Adenocarcinoma, adenoma, and dysplastic and metaplastic epithelia were studied in 55 gallbladders. Serial paraffin sections were stained for five foregut antigens characteristically present in pyloric gland metaplasia, three intestinal-specific antigens and p53. Antigen expression was compared with that shown by 65 fluke-associated and 47 sporadic cholangiocarcinomas.
Pyloric gland metaplasia in gallbladders with chronic cholecystitis invariably displayed the five foregut antigens. The frequency of expression of these five antigens by the gallbladder cancers and cholangiocarcinomas did not differ significantly. An intestinal goblet-cell marker and p53 were more frequently expressed by gallbladder carcinoma (59% and 45%, respectively) and fluke-associated cholangiocarcinoma (45% and 46%) than by sporadic cholangiocarcinoma (17% and 23%). K20 was more frequently expressed by gallbladder carcinoma (52%) than either fluke-associated (21%) or sporadic (17%) cholangiocarcinoma. Dysplastic epithelium and adenomas also displayed the pyloric gland and intestinal metaplasia-cell phenotypes. Cells staining for pyloric gland metaplasia-cell phenotypes were distinct from the intestinal metaplasia-cell phenotypes when present together in a gallbladder carcinoma, cholangiocarcinoma, dysplastic epithelium or adenoma.
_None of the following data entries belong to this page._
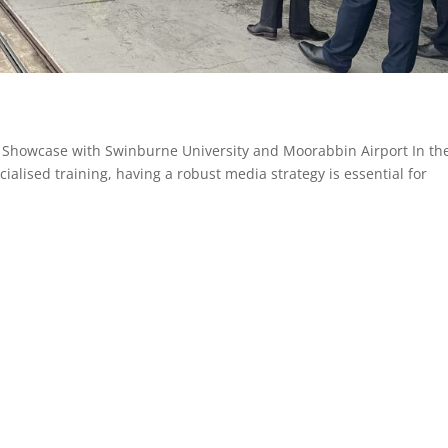
y Showcase with Swinburne University and Moorabbin Airport In th
ialised training, having a robust media strategy is essential for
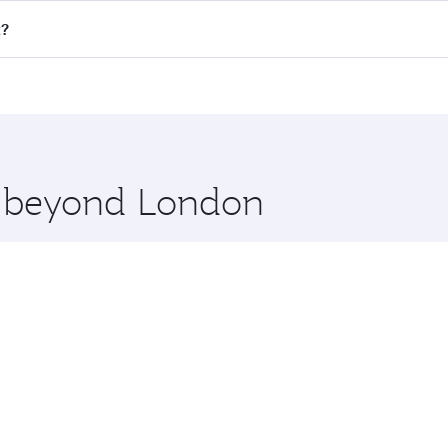
ll flights. When flying in Business Class, you’ll enjoy a lu
t?
 seat offering superior comfort and choose from thousands 
me.
t and you’ll stop in Doha, Qatar, along the way. Enjoy you
hopping and dining. Take a break from your journey and reju
 you board. Experience our renowned hospitality as you rela
x One including the latest movies, music and games. You ca
re beyond London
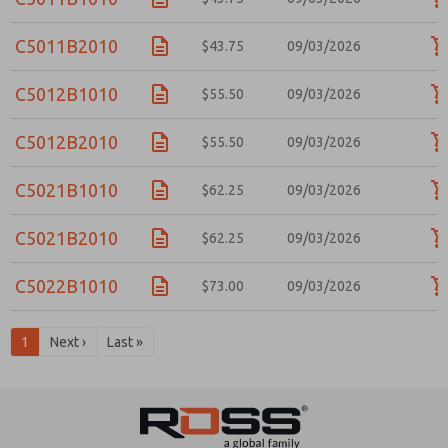
C5011B2010
$43.75
09/03/2026
C5012B1010
$55.50
09/03/2026
C5012B2010
$55.50
09/03/2026
C5021B1010
$62.25
09/03/2026
C5021B2010
$62.25
09/03/2026
C5022B1010
$73.00
09/03/2026
1
Next ›
Last »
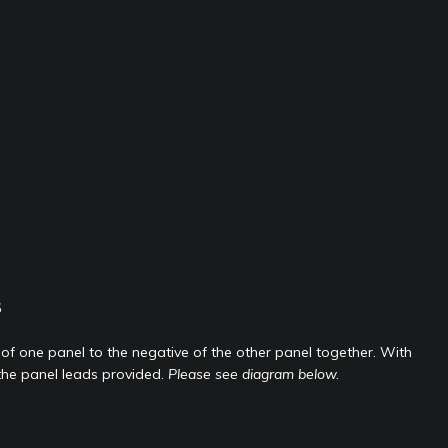
s
 of one panel to the negative of the other panel together. With
the panel leads provided.
Please see diagram below.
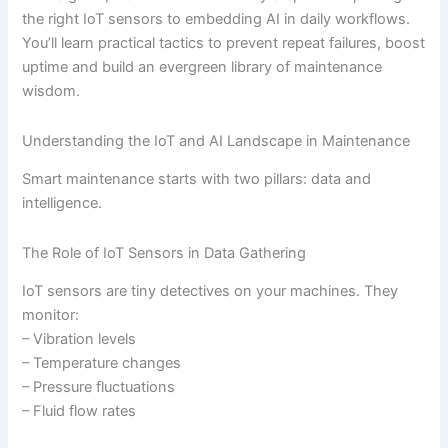
the right IoT sensors to embedding AI in daily workflows.
You’ll learn practical tactics to prevent repeat failures, boost
uptime and build an evergreen library of maintenance
wisdom.
Understanding the IoT and AI Landscape in Maintenance
Smart maintenance starts with two pillars: data and
intelligence.
The Role of IoT Sensors in Data Gathering
IoT sensors are tiny detectives on your machines. They
monitor:
– Vibration levels
– Temperature changes
– Pressure fluctuations
– Fluid flow rates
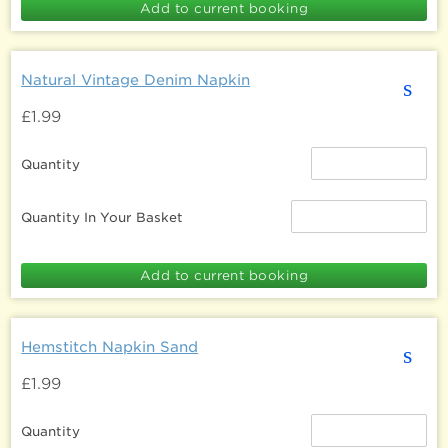
Natural Vintage Denim Napkin
s
£1.99
Quantity
Quantity In Your Basket
Hemstitch Napkin Sand
s
£1.99
Quantity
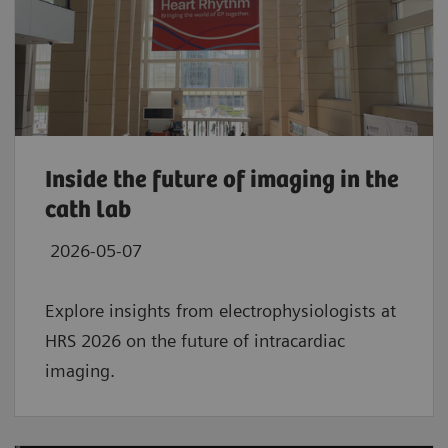
Inside the future of imaging in the
cath lab
2026-05-07
Explore insights from electrophysiologists at
HRS 2026 on the future of intracardiac
imaging.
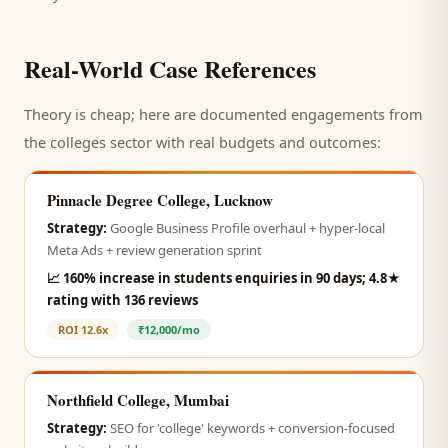
Real-World Case References
Theory is cheap; here are documented engagements from
the
colleges
sector with real budgets and outcomes:
Pinnacle Degree College, Lucknow
Strategy:
Google Business Profile overhaul + hyper-local
Meta Ads + review generation sprint
📈
160% increase in students enquiries in 90 days; 4.8★
rating with 136 reviews
ROI
12.6x
₹12,000/mo
Northfield College, Mumbai
Strategy:
SEO for 'college' keywords + conversion-focused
Adenocarcinomas of gallbladder generally arise from a foregut cell lineage via a metaplasia-dysplasia-carcinoma sequence. A background of chronic inflammation increases the frequency of expression of an intestinal goblet-cell phenotype and p53 in the cancers.
胆管癌表现出肠和幽门腺化生-细胞表型。那些在慢性炎症(吸虫感染)的胆管中发生的胆管癌比散发的胆管癌更频繁地表达肠化生-细胞表型和 p53。我们希望确定胆囊腺癌是否显示出类似的特征。
研究了 55 个胆囊中的腺癌、腺瘤、发育不良和化生上皮。对 5 种特征性存在于幽门腺化生中的前肠抗原、3 种肠特异性抗原和 p53,对连续石蜡切片进行染色。将抗原表达与 65 例吸虫相关和 47 例散发的胆管癌进行比较。
慢性胆囊炎胆囊中的幽门腺化生始终显示出 5 种前肠抗原。这些抗原在胆囊癌和胆管癌中的表达频率没有显著差异。肠杯状细胞标记物和 p53 在胆囊癌(分别为 59%和 45%)和吸虫相关的胆管癌(分别为 45%和 46%)中比散发的胆管癌(分别为 17%和 23%)更频繁地表达。K20 在胆囊癌(52%)中比吸虫相关(21%)或散发(17%)的胆管癌更频繁地表达。发育不良上皮和腺瘤也显示出幽门腺和肠化生-细胞表型。当在胆囊癌、胆管癌、发育不良上皮或腺瘤中同时存在时,幽门腺化生-细胞表型的细胞与肠化生-细胞表型明显不同。
胆囊腺癌通常通过化生-发育不良-癌序列从前肠细胞谱系中产生。慢性炎症的背景增加了癌症中肠杯状细胞表型和 p53 的表达频率。